2. Violation of Subparagraphs 3, 4 and 5 of Paragraph 1 of Article 5 hereof.
3. Failure to store goods in accordance with Paragraphs 1 and 2 of Article 9 hereof.
4. Failure to perform in accordance with Article 9-1.
5. Violation of provisions in Article 15 hereof regarding autonomous management.
In the event that any logistics center is found to have any of the following instances, Customs, in accordance with Article 90 of the Customs Law, may warn and request such a firm to rectify its behavior within a given time limit or impose a fine of NT$6,000 to NT$30,000.
Such an imposition of a fine may be repeated if necessary. In the case that such a firm does not rectify its behavior after the imposition of a fine for three consecutive times , a suspension of bonded goods storage privileges for a period of less than three months may be adopted.
1. Failure to file any changes in the company registration of the logistics center in accordance with Article 8 hereof.
2. Failure to transport goods by the logistics center itself or its contracted carriers in accordance with Article 16 hereof.
3. Failure to attend to its security and management responsibilities in regard to the cargo container (goods) placed in its outdoor storage facility as required in Article 17-1.
4.Failure to make the printouts in accordance with Paragraph 1 of Article 18 hereof or failure to move the stored goods which have been cleared in accordance with Paragraph 3, Article 9, out of the warehouse before the last day of the limited period of storage under the provision of Paragraph 1 of Article 18.
5. Failure to process inventory and related matters in accordance with Article 19 hereof.
6. Failure to provide an inspection site for goods, office space and necessary equipment in accordance with Paragraphs 2 and 3 of Article 22 hereof.
7. Failure to transport back the goods that were shipped out for inspection, testing, reconditioning, or simple processing before the deadline in accordance with Article 23 hereof.
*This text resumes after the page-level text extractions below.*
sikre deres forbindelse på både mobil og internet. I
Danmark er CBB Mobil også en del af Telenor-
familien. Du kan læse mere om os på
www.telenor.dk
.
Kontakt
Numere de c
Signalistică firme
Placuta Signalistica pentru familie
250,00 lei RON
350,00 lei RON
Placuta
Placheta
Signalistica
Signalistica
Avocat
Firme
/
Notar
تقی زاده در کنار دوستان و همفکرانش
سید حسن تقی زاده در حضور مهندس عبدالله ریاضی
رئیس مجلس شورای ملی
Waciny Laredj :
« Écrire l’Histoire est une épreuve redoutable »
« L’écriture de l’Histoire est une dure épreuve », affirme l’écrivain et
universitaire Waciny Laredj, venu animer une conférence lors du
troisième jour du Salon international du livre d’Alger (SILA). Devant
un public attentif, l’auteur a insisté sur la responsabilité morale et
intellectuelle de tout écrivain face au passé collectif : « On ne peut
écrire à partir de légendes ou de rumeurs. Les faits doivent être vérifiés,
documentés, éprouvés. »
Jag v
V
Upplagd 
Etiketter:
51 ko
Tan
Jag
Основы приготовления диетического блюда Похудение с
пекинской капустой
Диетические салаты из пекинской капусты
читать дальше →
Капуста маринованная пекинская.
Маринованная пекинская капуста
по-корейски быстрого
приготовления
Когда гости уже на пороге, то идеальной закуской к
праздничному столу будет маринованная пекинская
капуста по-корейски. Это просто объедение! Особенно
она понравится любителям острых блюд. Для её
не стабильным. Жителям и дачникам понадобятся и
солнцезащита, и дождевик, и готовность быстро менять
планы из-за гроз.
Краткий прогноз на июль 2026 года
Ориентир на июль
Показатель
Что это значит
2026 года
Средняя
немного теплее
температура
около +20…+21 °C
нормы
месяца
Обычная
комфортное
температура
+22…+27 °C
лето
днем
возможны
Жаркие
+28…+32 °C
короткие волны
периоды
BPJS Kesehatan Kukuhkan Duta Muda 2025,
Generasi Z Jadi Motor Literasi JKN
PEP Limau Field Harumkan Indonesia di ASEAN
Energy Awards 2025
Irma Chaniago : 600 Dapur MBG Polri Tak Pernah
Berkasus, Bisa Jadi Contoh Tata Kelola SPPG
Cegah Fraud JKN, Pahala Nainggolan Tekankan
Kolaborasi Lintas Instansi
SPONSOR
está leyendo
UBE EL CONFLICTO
Logistics centers which fail to abide by Article 10, Article 11, and Paragraph 1 of Article 12 hereof in completing clearance procedures before the exit of goods from the warehouse, may be imposed a fine of between NT$6,000 to NT$30,000 by Customs in accordance with Article 90 of the Customs Law.
In the event that any logistics center fails to operate by the computerized system or fails to file the consolidated declaration by the 15th of the following month in accordance with Article 20 hereof, the Customs, in accordance with Article 90 of the Customs Law, may warn and request such a firm to rectify its behavior within a given time limit or impose a fine of NT$6,000 to NT$30,000. Such an imposition of a fine may be repeated if necessary. In the case that such a firm does not rectify its behavior after the imposition of a fine for three consecutive times, a suspension of monthly filing privileges for a period not exceeding six months may be adopted.
Should a logistics center be guilty of illicit transportation or evasion of taxation, such matter will be dealt with in accordance with the Customs Preventive Law and other relevant laws.
In the event that any logistics center is found to have any of the following instances, Customs may prohibit its entry of bonded goods or repeal its registration:
1. Failure to meet the requirements in Subparagraphs 1 or 7 of Paragraph 1 of Article 5 hereof.
2. Operations have terminated.
3. A bad financial record, already having debt that cannot be cleared off.
The forms that logistics centers are required to fill out and the guiding rules for customs clearance shall be formulated and announced by the Customs.
Supervision in regard to entry of unapproved goods to logistics centers from Mainland China will be regulated by the Customs in accordance with The Regulations Governing Permission of Trade between the Taiwan Area and the Mainland Area.
These regulations shall become effective upon promulgation.